East Londonderry DUP MLA George Robinson hit out at the new arrangements which are due to come into effect on Monday.

Concerned that this could be the thin end of the wedge towards total closure, Mr Robinson said: “For months there have been rumours that exactly the actions announced were to take place.

“Local senior officers were asked at a meeting in recent months if there were plans to eventually close Limavady station which was robustly denied.

“As a result, I have contacted the local command in Coleraine requesting a meeting so these cutbacks can be fully and properly explained to me and for me to relay to the police, on behalf of the Limavady community, exactly why I think their actions are a retrograde step for policing in this town.

“It concerns me deeply that the people of Limavady have limitations placed on a service that is required and appreciated with no regard for the positive affect a police presence has on local residents.”

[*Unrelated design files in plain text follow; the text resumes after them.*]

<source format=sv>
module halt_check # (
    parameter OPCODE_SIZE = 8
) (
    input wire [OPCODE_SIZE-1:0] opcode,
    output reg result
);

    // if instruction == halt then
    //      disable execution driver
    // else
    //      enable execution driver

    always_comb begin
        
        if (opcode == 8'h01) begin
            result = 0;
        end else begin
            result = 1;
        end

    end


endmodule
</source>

From April 3, the Connell Street facility will be open to the public from 11am to 7pm, Monday to Friday.

It will be closed to the public at weekends and on public holidays.

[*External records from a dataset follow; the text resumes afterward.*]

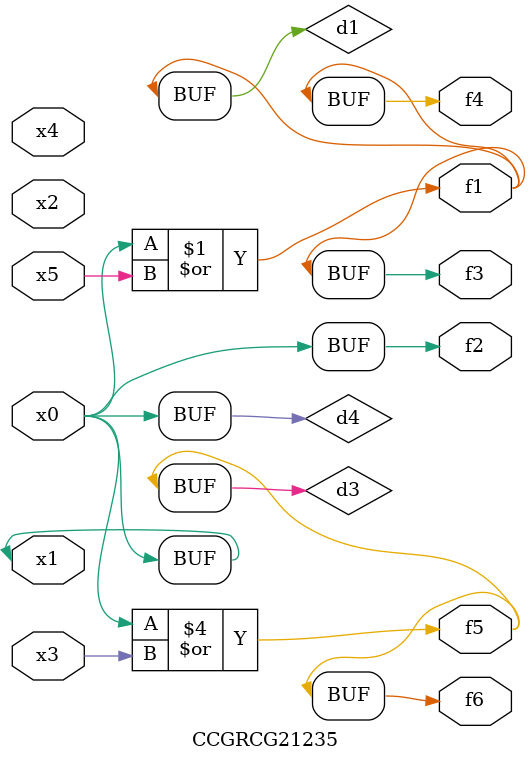
<source format=v>
module CCGRCG21235(
	input x0, x1, x2, x3, x4, x5,
	output f1, f2, f3, f4, f5, f6
);

	wire d1, d2, d3, d4;

	or (d1, x0, x5);
	xnor (d2, x1, x4);
	or (d3, x0, x3);
	buf (d4, x0, x1);
	assign f1 = d1;
	assign f2 = d4;
	assign f3 = d1;
	assign f4 = d1;
	assign f5 = d3;
	assign f6 = d3;
endmodule

</source>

The town’s enquiry office will also shut between 3pm and 3.30pm for lunch.

Present opening hours at the station are 8am - 8pm, Monday - Sunday (closed for lunch 1.30 - 2pm).

The changes, police say, are part of a Northern Ireland-wide package which reflects evolving digital footprint and means that people no longer need to visit station enquiry offices as often.

In last week’s announcement, Assistant Chief Constable Alan Todd said: “People are choosing to contact us in a different way and we want to deliver what they want, in the way they have chosen while maintaining our frontline service.”

Mr Robinson said he will also be raising this assertion when he meets local command.

He continued; “There also seems to be a deliberate decision to concentrate on social media and online reporting and contact. However, these are the very modern areas where older or other vulnerable people have the least expertise.

“To my mind the loss of 20 hours a week of the enquiry office is hugely damaging to confidence in the local police and to the communities concern at receiving an appropriate service when required.”